Problem details = When a line in the entries contains the word "Marketing", copy that line in full.

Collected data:
<<<<

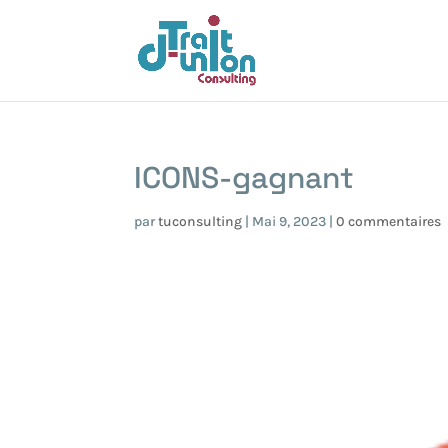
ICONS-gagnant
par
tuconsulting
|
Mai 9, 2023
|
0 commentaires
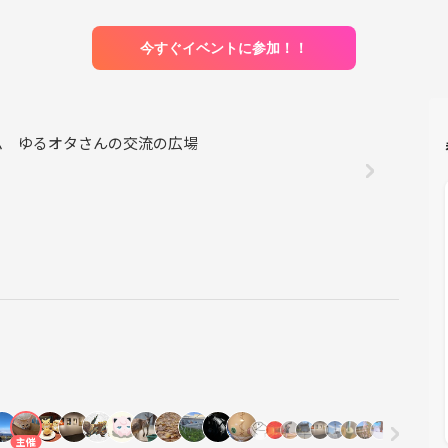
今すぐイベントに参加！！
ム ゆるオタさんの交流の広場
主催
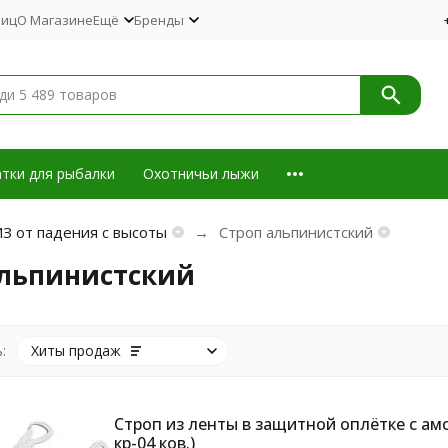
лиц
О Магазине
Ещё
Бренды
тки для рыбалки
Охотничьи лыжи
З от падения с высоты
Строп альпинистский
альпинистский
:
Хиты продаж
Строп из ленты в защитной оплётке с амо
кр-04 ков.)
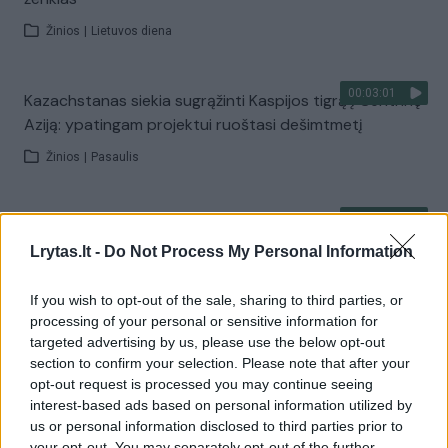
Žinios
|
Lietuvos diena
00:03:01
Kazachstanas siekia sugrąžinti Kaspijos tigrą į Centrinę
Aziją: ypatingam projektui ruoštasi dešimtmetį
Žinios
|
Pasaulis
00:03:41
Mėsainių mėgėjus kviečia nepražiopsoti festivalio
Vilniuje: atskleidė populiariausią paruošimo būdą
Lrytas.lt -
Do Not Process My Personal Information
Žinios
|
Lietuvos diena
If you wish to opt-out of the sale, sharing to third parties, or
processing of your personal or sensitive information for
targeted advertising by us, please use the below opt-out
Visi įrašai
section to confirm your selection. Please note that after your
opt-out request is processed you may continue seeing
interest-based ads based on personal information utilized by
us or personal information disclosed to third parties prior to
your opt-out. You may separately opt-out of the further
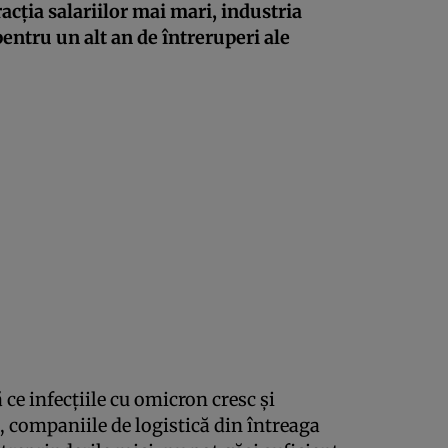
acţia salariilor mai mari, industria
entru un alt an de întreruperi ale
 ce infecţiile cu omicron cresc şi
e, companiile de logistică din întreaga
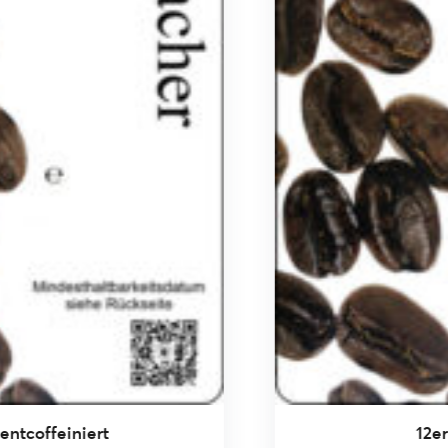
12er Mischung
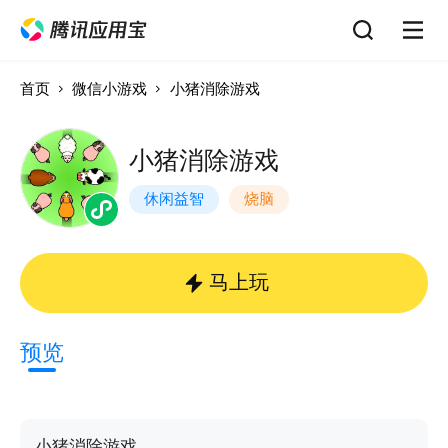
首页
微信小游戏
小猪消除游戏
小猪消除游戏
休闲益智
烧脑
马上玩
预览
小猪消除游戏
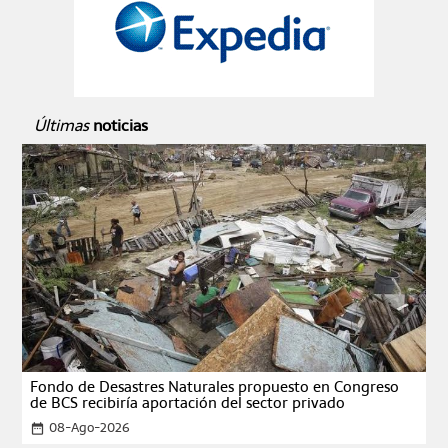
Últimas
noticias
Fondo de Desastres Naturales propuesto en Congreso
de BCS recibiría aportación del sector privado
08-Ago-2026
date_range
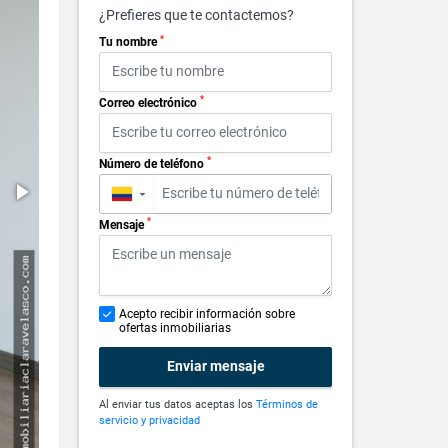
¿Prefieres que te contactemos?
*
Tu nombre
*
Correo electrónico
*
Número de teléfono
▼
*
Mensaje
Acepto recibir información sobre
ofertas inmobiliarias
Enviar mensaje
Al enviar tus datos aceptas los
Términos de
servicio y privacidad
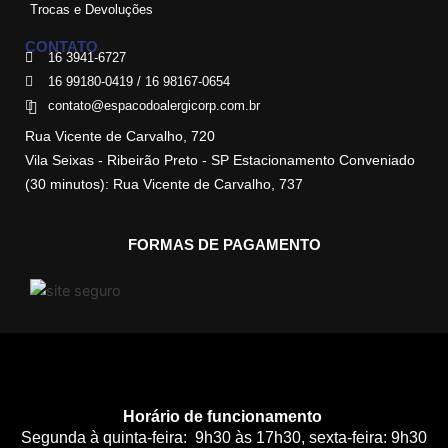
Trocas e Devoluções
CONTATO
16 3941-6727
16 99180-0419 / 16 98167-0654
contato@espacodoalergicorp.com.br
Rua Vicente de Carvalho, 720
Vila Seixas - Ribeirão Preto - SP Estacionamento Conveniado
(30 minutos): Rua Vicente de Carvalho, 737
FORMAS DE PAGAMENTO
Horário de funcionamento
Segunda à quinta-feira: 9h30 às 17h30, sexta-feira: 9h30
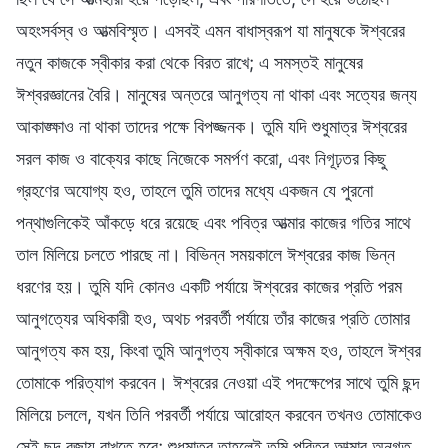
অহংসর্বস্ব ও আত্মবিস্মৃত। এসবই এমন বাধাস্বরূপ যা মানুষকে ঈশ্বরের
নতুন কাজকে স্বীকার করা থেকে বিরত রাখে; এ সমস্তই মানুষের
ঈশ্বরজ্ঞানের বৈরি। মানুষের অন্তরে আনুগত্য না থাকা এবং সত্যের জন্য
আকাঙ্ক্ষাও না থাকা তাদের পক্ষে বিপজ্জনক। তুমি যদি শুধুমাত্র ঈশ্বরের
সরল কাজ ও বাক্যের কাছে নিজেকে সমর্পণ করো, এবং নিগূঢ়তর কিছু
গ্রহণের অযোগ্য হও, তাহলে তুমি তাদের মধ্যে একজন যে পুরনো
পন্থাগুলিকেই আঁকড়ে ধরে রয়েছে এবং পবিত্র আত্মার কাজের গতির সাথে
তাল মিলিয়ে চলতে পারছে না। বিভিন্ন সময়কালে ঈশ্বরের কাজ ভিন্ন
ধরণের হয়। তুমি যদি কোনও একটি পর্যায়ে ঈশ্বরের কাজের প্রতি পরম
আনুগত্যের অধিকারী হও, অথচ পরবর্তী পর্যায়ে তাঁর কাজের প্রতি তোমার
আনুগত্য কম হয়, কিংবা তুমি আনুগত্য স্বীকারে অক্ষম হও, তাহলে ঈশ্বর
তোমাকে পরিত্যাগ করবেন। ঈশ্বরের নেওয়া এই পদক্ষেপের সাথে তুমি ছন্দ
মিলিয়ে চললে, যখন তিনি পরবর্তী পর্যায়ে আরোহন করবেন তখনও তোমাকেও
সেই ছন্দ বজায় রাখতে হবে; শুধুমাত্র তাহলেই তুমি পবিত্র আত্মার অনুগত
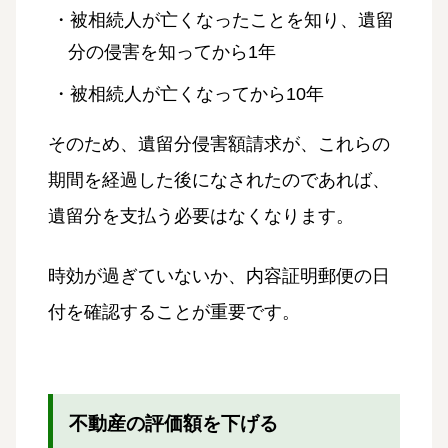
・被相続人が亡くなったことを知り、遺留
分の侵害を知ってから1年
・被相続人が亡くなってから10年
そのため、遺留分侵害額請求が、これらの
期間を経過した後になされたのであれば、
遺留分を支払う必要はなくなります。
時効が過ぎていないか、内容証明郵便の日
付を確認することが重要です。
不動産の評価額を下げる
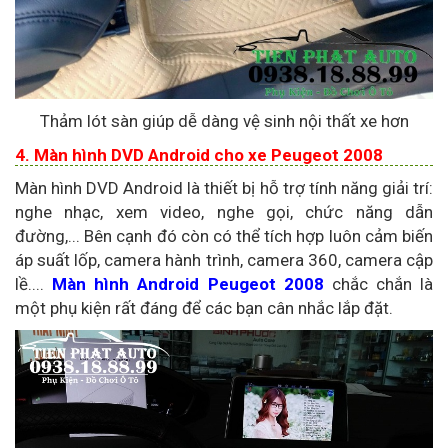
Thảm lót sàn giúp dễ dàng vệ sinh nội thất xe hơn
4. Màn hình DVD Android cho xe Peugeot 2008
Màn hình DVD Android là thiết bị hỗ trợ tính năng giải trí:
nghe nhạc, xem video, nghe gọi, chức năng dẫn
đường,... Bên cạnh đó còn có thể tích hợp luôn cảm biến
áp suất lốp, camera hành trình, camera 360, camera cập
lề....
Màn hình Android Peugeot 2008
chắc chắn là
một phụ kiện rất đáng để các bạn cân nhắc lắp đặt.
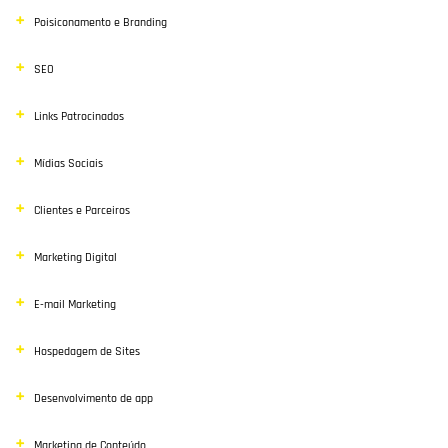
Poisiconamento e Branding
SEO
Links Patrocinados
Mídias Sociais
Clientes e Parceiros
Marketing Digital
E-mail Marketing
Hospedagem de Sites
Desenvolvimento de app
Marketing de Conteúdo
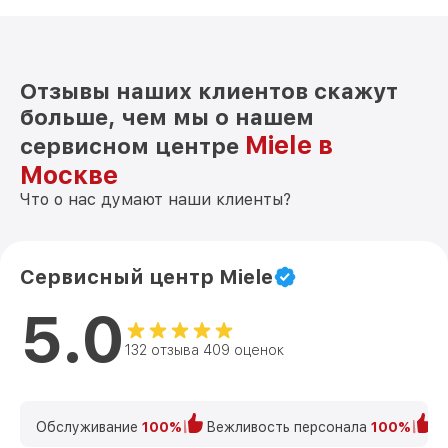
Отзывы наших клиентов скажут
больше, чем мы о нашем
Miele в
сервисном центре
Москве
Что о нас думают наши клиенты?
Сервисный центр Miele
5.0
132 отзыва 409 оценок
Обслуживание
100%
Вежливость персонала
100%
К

>>>>

Exercise solution =
Marketing Digital
E-mail Marketing
Marketing de Conteúdo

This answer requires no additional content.